3.5. Statistical Analysis

For the animal experiments all values are presented as median ± SEM. Drug-induced changes were statistically estimated using the Kruskall-Wallis test for comparison between groups and testing, and the Mann-Whitney test was used in the independent data for individual comparisons. The effects were considered significant if p ≤ 0.05. For cytotoxicity experiments, each concentration was tested in quadruplicate together with the control and repeated three times in different experiments. Results are expressed as IC₅₀ values (µM) ± S.D.

4. Conclusions

Starting from three naturally occurring anti-inflammatory terpenes and two synthetic drugs, 10 derivatives were synthesized, combining the terpenyl and anti-inflammatory moieties into a single new chemical entity.
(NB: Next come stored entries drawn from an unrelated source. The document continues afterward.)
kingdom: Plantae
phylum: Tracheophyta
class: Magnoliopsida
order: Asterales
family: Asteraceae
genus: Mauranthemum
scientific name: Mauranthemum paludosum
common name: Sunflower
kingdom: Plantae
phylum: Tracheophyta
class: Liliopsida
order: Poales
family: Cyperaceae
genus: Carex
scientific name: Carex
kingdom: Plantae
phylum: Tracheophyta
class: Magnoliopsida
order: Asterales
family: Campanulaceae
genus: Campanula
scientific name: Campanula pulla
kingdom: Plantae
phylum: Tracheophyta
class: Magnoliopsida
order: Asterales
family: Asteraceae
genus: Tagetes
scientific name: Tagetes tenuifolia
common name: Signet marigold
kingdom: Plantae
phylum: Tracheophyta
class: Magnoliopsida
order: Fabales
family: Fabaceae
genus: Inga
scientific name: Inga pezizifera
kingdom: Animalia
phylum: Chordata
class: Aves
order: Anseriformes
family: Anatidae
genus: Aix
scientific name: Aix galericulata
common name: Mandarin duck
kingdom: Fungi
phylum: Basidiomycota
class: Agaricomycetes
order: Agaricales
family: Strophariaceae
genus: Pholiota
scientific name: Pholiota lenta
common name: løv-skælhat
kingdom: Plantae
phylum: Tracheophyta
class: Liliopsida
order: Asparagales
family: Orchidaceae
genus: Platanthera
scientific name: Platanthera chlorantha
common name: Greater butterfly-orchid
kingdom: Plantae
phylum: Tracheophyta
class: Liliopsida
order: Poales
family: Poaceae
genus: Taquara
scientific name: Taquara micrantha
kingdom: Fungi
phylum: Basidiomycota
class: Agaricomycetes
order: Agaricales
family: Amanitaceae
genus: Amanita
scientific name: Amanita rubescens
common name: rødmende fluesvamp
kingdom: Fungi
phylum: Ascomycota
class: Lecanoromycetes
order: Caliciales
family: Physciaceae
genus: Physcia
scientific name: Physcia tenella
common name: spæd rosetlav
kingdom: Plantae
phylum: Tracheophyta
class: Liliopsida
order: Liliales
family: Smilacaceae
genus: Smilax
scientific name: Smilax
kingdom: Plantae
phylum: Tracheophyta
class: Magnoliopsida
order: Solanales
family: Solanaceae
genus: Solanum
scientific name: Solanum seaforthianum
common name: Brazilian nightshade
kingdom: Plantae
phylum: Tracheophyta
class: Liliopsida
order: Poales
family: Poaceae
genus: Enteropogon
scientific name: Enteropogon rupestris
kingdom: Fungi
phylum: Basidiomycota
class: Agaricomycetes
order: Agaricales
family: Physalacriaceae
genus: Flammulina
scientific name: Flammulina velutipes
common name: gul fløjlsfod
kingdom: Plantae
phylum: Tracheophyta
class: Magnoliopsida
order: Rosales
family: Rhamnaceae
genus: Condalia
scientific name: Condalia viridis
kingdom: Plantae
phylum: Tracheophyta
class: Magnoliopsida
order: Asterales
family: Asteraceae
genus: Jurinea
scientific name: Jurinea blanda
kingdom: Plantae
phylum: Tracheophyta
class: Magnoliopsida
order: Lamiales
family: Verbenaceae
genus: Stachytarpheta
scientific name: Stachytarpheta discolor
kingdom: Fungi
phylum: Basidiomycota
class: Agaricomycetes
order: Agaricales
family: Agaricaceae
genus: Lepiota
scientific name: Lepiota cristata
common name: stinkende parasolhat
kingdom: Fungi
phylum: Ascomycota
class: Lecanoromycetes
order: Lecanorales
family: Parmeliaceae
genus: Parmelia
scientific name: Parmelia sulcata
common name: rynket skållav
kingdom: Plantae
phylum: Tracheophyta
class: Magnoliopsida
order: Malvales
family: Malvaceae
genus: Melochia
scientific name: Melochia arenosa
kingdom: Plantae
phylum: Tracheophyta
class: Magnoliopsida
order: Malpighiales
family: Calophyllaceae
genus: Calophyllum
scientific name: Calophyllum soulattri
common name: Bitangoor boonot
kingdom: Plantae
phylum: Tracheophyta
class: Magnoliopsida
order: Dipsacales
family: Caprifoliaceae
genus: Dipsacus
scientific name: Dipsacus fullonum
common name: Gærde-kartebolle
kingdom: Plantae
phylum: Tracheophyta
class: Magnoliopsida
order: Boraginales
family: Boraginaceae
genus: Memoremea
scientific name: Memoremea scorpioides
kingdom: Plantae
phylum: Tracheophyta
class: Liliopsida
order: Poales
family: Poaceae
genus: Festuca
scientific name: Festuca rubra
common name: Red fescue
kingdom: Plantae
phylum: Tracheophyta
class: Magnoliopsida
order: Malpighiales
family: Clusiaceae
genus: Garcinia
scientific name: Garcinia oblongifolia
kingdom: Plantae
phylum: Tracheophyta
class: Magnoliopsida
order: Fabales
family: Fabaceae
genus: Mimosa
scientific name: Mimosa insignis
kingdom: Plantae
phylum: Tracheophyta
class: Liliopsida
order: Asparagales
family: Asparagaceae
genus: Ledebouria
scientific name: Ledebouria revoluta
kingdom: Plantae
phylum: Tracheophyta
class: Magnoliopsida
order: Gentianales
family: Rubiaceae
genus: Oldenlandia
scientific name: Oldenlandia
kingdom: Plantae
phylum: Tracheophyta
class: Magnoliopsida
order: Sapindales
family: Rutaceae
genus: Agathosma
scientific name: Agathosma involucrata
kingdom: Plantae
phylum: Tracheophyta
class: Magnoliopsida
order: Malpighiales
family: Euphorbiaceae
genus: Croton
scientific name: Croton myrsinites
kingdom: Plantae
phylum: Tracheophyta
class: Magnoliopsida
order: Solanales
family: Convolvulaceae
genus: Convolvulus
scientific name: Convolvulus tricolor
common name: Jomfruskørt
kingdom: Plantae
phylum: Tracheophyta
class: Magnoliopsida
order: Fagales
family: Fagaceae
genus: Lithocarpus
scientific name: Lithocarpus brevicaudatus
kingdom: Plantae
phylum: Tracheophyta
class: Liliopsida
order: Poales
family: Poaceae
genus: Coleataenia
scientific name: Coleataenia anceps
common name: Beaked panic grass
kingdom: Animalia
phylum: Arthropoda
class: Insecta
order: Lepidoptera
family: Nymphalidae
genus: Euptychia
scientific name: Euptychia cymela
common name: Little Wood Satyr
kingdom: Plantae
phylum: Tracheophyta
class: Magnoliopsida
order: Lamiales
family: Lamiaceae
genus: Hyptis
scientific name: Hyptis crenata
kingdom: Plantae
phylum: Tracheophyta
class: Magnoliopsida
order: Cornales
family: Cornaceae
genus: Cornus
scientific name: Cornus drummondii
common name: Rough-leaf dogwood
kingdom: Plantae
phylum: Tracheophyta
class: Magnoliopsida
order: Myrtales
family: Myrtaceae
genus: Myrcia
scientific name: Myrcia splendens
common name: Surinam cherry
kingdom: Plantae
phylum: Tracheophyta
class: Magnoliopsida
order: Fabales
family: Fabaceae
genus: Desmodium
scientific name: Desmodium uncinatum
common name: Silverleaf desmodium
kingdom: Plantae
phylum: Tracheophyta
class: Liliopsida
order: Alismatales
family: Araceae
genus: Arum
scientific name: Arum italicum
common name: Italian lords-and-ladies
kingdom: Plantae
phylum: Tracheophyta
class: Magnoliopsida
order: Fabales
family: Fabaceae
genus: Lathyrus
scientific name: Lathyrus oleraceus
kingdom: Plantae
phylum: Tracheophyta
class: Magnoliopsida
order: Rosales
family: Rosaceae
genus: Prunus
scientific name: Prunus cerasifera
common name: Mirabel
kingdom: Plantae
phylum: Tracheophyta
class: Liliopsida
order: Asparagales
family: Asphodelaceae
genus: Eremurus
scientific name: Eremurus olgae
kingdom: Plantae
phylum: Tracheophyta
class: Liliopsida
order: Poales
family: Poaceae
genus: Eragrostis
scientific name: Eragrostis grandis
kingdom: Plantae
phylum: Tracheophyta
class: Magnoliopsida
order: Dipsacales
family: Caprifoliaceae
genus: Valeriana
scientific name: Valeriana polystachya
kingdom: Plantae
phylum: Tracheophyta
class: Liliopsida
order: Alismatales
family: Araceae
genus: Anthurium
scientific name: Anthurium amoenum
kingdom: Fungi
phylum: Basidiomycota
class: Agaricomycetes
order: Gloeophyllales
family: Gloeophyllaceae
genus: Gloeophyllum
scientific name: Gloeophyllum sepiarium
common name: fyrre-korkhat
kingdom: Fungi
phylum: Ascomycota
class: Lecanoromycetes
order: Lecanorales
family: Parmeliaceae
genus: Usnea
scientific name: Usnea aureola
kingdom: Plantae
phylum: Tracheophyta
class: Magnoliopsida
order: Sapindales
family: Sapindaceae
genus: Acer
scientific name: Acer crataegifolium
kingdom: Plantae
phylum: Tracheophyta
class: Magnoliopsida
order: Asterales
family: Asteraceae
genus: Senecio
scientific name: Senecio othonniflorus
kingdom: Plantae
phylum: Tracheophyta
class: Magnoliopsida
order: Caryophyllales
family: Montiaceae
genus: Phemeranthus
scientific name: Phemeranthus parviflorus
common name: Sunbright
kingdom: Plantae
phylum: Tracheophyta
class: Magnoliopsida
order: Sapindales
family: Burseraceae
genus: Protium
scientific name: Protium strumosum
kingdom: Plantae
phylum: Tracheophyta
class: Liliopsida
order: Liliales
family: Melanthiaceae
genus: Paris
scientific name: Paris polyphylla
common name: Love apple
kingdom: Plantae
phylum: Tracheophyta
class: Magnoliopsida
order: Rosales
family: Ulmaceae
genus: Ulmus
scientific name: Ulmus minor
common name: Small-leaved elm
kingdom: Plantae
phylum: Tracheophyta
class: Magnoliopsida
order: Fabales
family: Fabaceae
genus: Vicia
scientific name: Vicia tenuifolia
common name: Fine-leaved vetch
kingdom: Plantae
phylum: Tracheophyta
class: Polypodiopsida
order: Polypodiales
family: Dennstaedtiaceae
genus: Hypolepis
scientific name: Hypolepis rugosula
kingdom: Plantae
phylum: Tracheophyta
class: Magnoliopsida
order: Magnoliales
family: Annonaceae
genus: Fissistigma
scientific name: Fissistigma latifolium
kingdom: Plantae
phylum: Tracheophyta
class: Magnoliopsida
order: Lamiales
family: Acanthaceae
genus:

The anti-inflammatory effect of the starting compounds and new products was compared at the same equimolar dose using two different assays for topic anti-inflammatory effect. In the AA-induced inflammation, the new ferruginyl naproxenate (7) and oleanoyl ibuprofenate (12) showed a remarkable increase in activity, compared with the single terpene and synthetic anti-inflammatory drugs. Both compounds 7 and 12 showed a strong decrease in cytotoxicity compared with that of the single terpenes in the three cell lines. The results suggest that new products containing a terpenyl and a synthetic moiety may present better properties than the single chemical entities in selected biological assays. Additional studies are needed to disclose the therapeutical potential of the new anti-inflammatory agents as well as to assess their mechanisms of action.